## What to do
Your answer must be every line of the data below that holds the string "down", copied exactly.

## Dataset excerpt
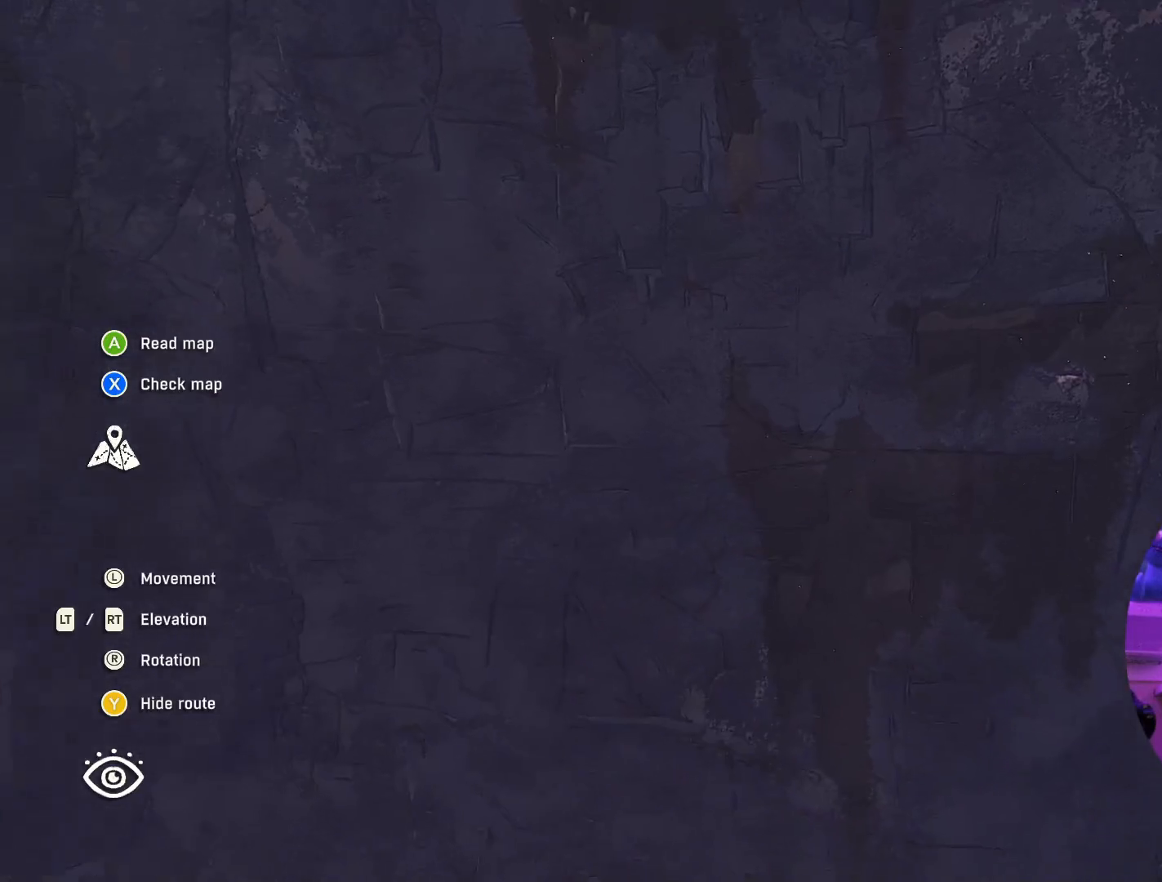
{"buttons": [], "left_stick": "center", "right_stick": "center", "events": [[50, "right_stick", "center"]]}
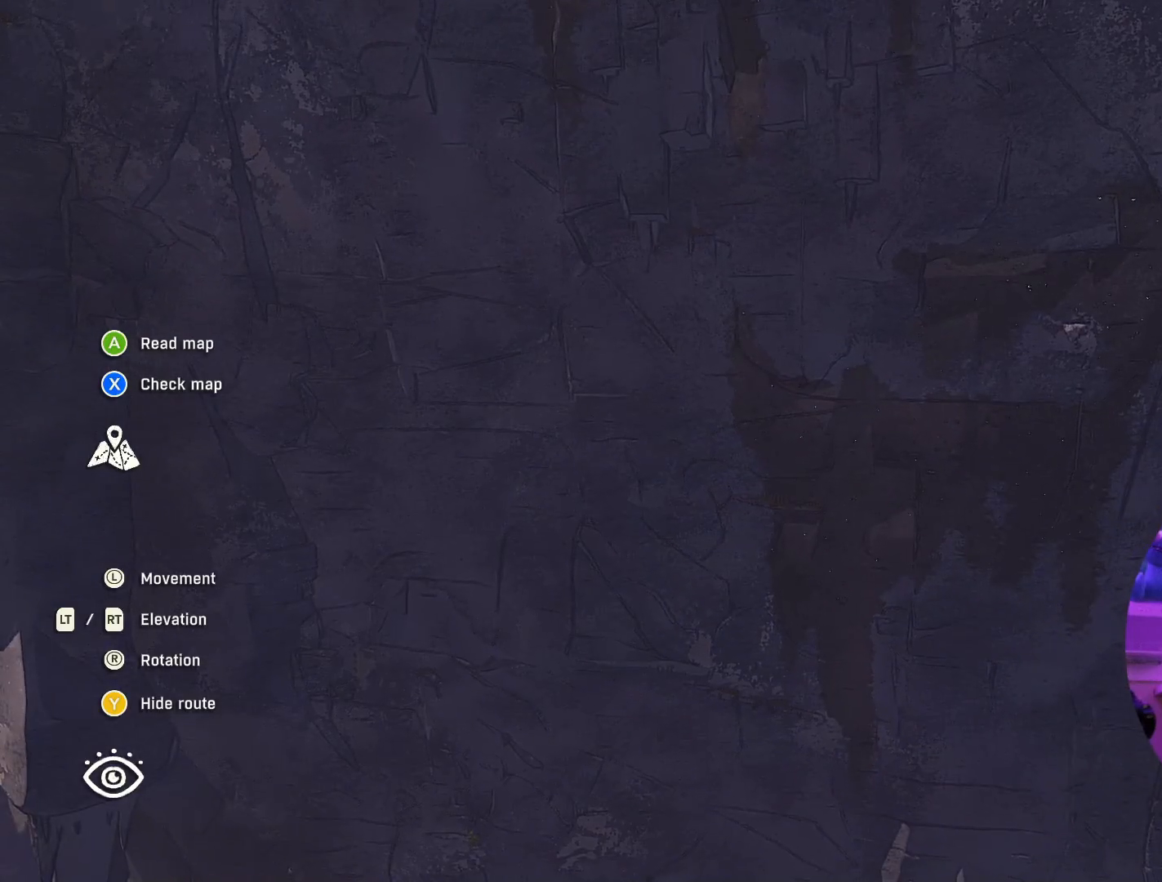
{"buttons": [], "left_stick": "center", "right_stick": "down", "events": [[34, "right_stick", "down-right"], [167, "left_stick", "right"], [267, "right_stick", "center"], [317, "left_stick", "center"], [434, "right_stick", "down"]]}
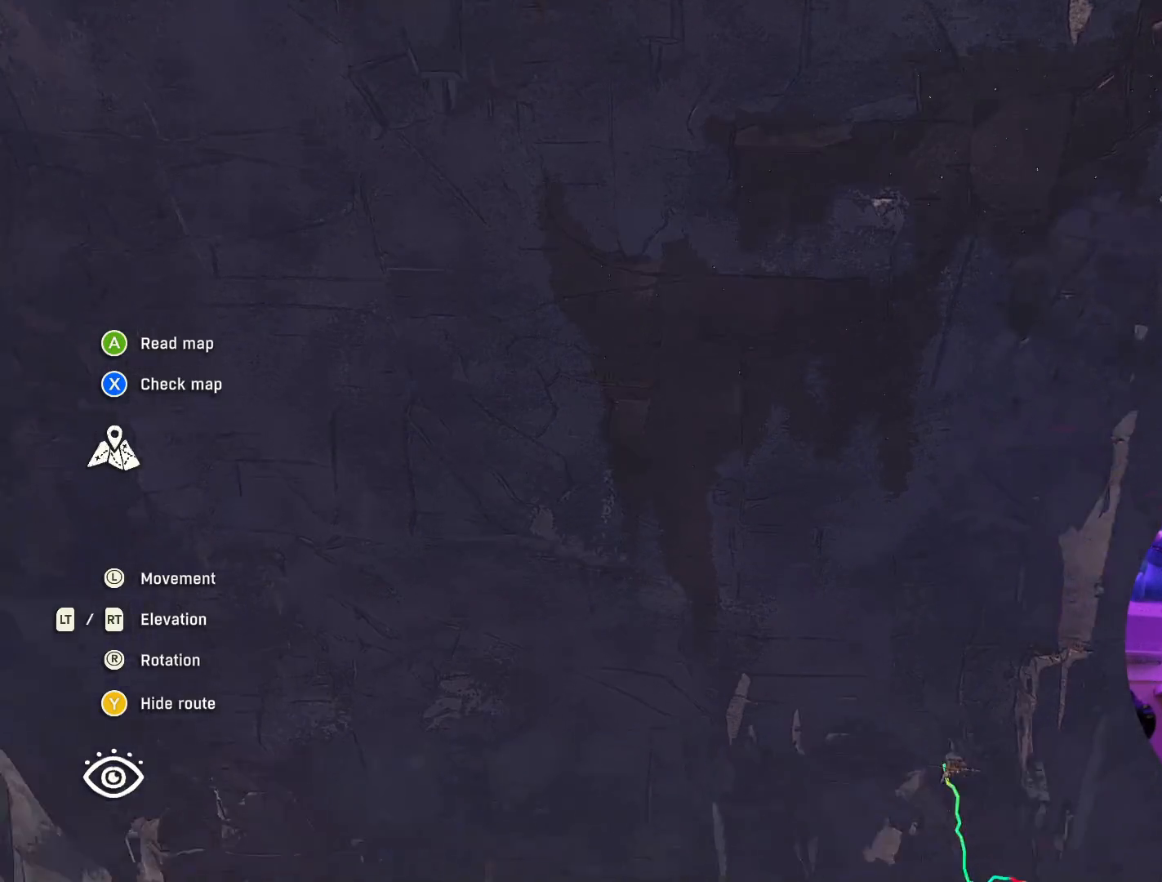
{"buttons": [], "left_stick": "center", "right_stick": "center", "events": [[367, "left_stick", "right"], [434, "right_stick", "center"], [484, "left_stick", "center"]]}
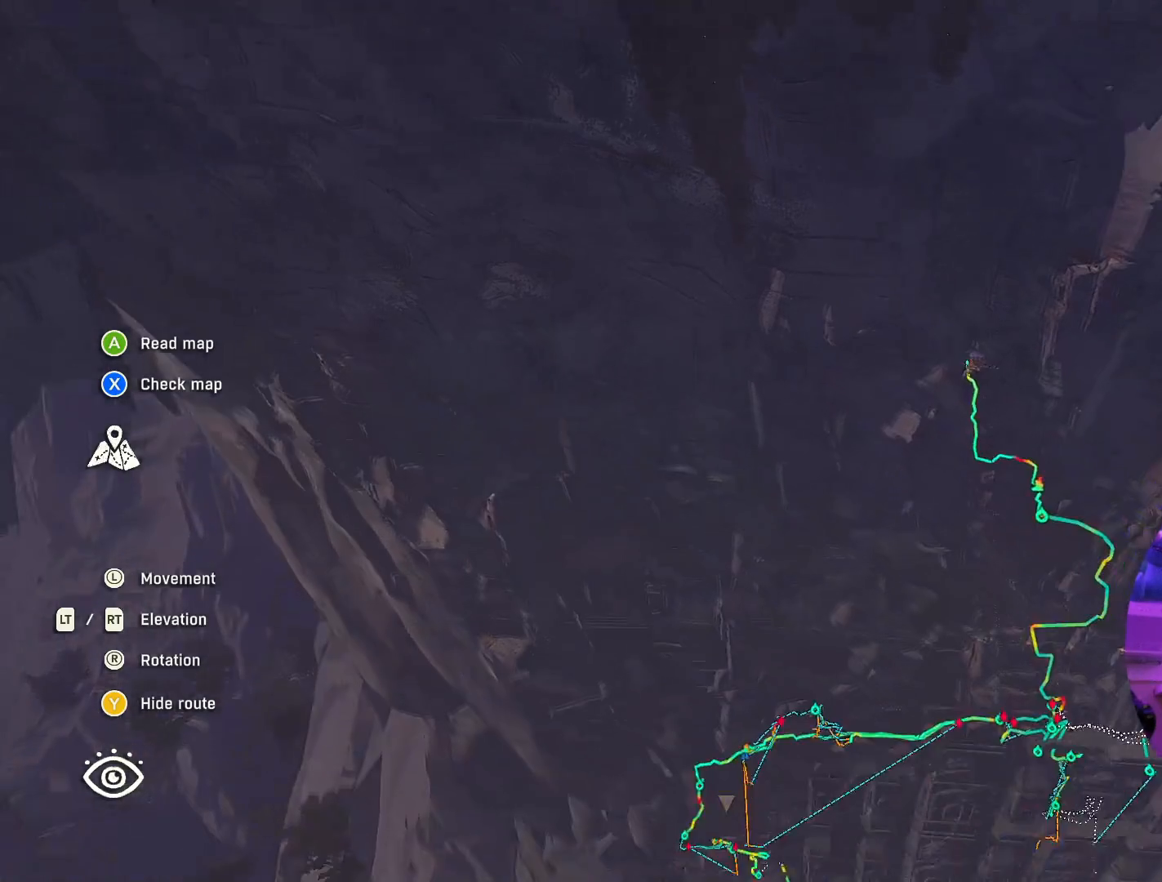
{"buttons": [], "left_stick": "up-right", "right_stick": "center", "events": [[184, "left_stick", "right"], [267, "L2", "down"], [300, "left_stick", "up-right"], [467, "L2", "up"]]}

## Your response
{"buttons": [], "left_stick": "center", "right_stick": "down", "events": [[34, "right_stick", "down-right"], [167, "left_stick", "right"], [267, "right_stick", "center"], [317, "left_stick", "center"], [434, "right_stick", "down"]]}
{"buttons": [], "left_stick": "up-right", "right_stick": "center", "events": [[184, "left_stick", "right"], [267, "L2", "down"], [300, "left_stick", "up-right"], [467, "L2", "up"]]}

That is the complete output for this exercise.